Genus-wide resistome analysis
Infection caused by several species of genus Streptococcus, such as S. pneumoniae, S. pyogenes etc. are the major cause of community-acquired respiratory infections worldwide (Appelbaum 2002). Antimicrobial resistance in the bacterial population raises concern over the application of microbes in industry and agriculture. Resistome analysis of the genus Streptococcus resulted in several classes of drug resistance genes using high stringent cut-offs (see methods) (Fig. 2). Resistome gene profile included: AAC(6')-Ie-APH(2'')-Ia, ANT(6)-Ia, APH(3')-IIIa and aad(6) for aminoglycosides; dfrF for diaminopyrimidines; patA, patB and pmrA for fluoroquinolones; ErmB, RlmA(II), cfr(D), lmrP, lnuA, lnuB, lnuC, lsaC, lsaE and mel for lincosamides; ErmB, RlmA(II), lmrP, lsaC, lsaE, mel for macrolides; SAT-4 for nucleosides; cfr(D), lsaC, lsaE and mel for oxazolidinones; S. agalactiae mprF for peptidic antibiotic; Enterococcus faecalis chloramphenicol acetyltransferase; Lactobacillus reuteri cat-TC, catQ, cfr(D), lsaC, lsaE and mel for phenicols; lsaC, lsaE and mel for pleuromutilin antibiotic; ErmB, cfr(D), lmrP, lsaC, lsaE and mel for streptogramin antibiotic and lmrP, lsaC, lsaE, mel, tet(L), tet(W/N/W), tetA(46), tetM and tetO for tetracycline antibiotic (Data sheet 2). Most of these resistance genes were present in S. porci DSM 23759, S. gallolyticus subsp pasteurianus NCTC 13784, S. hyovaginalis DSM 12219, S. parasuis H35, S. plurextorum DSM 22810, S. orisratti DSM 15617, S. pluranimalium TH11417, S. sp FDAARGOS 522 and S. vaginalis P1L01 (Fig. 2). Further, 75 out of 138 genomes were harbouring fluoroquinolone resistance genes (patA and patB). Interestingly, well-curated antibiotic resistance genes were not found in 42 genomes in the present study. These genomes were majorly present in Pyogenes-Equinus-Mutans clade in phylogroup containing strains of probiotic importance like: S. thermophilus NCTC 12958 (T) and S. salivarius NCTC 8618 (T) etc. Further, Mitis-Suis clade also had 14 genomes not having perfect hits for resistance genes (Fig. 2).

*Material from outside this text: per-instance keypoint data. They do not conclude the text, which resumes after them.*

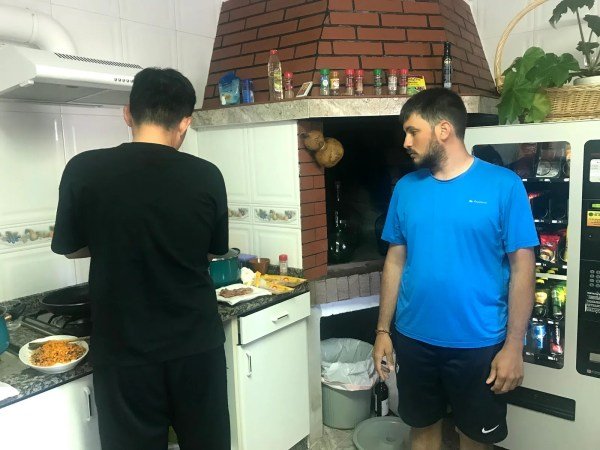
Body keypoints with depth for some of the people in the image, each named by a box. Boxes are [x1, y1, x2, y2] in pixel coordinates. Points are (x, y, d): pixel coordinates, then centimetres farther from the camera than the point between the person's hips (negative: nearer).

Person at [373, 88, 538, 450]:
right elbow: (395, 261, 5)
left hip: (479, 343, -3)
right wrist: (383, 329, 4)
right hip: (414, 340, 3)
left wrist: (513, 345, -10)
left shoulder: (503, 185, -10)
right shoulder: (406, 188, 1)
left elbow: (522, 269, -8)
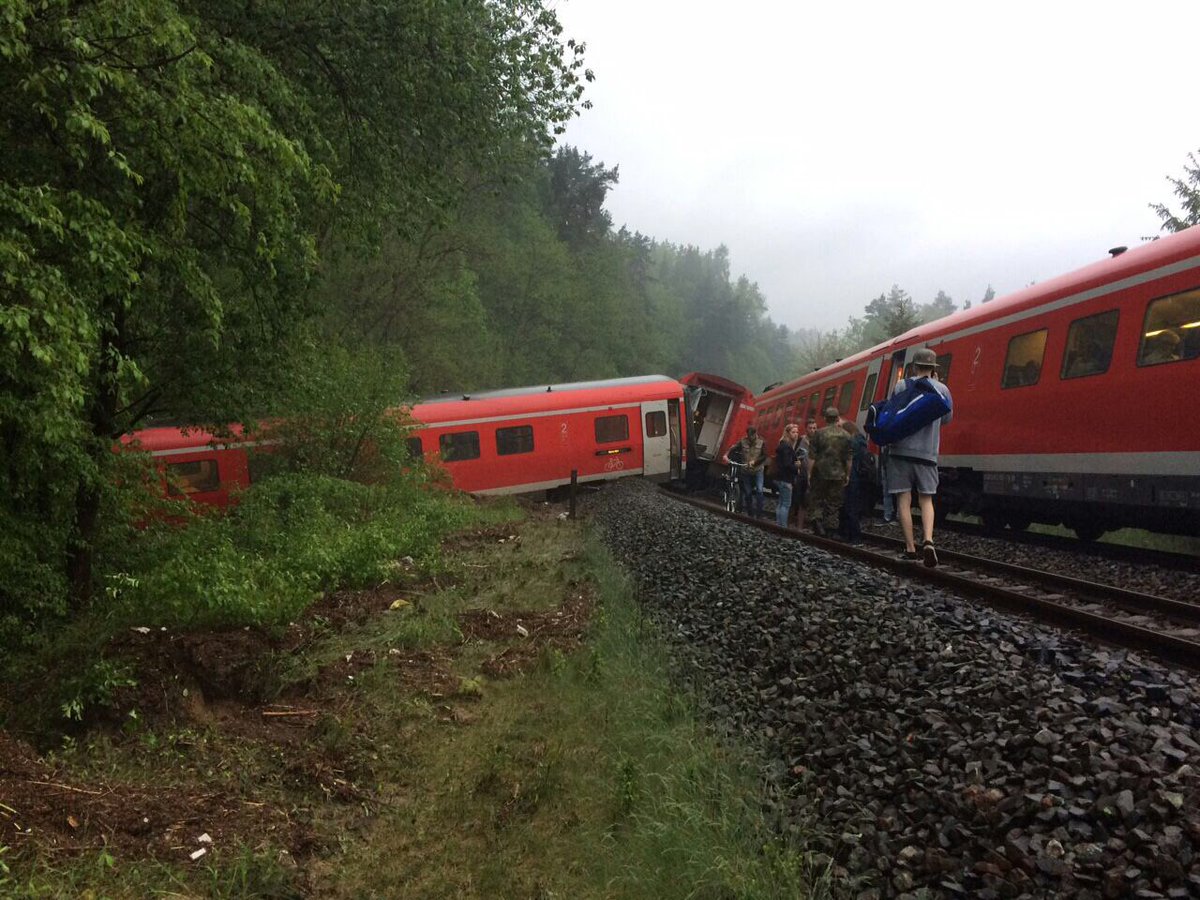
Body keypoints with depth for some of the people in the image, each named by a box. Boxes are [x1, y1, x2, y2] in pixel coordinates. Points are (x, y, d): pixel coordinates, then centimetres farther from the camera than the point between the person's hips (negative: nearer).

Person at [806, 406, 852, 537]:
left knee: (816, 500, 9)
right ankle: (830, 530, 8)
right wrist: (847, 475, 11)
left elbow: (812, 457, -7)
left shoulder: (819, 434, -5)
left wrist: (809, 473, 0)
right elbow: (848, 459, 3)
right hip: (838, 475, 2)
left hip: (820, 473, -2)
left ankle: (818, 523, -8)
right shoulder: (846, 436, 2)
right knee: (833, 503, 8)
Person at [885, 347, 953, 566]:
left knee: (903, 499, 3)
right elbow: (946, 419, 18)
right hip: (927, 452, 2)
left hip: (901, 451, -2)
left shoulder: (902, 385, -3)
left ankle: (910, 549, 4)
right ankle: (928, 541, -13)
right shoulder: (942, 389, 5)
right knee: (926, 499, 9)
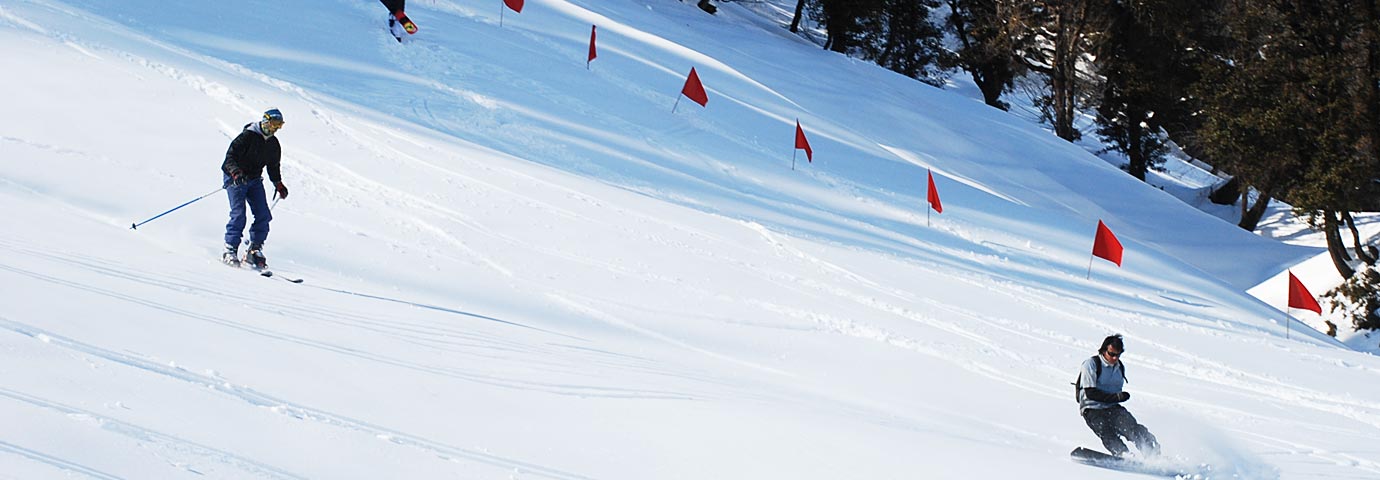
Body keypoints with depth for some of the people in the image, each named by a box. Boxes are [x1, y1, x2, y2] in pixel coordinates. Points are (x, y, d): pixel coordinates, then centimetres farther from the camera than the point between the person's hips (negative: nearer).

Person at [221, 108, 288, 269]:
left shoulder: (274, 144, 6)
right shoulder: (248, 136, -16)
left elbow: (273, 166, 21)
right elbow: (230, 156, -20)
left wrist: (278, 183, 11)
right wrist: (235, 172, -37)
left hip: (254, 179, 7)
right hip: (235, 177, -7)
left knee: (264, 216, -5)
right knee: (238, 215, -19)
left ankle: (254, 251, 5)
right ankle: (230, 251, -13)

However, low-stringent cut-offs (see methods) resulted in a highly enriched resistome profile for all the species of the genus Streptococcus (Data sheet 3). A total of 61,274 antibiotic resistance-related genes could be identified using the standalone RGI module of CARD. Out of which, 15,976 genes were efflux pump related genes. Antibiotic resistance genes related to β-lactam were detected in all the strains in large numbers (up to 178 copies). Aminoglycoside and glycopeptide antibiotics were also present in large numbers among all the strains. Few strains of genus harbour gene related to ethionamide, fluoroquinolone antibiotic; aminoglycoside antibiotic, isoniazid; triclosan, mupirocin, polyamine antibiotic, prothionamide, pyrazinamide, and sulfone antibiotic.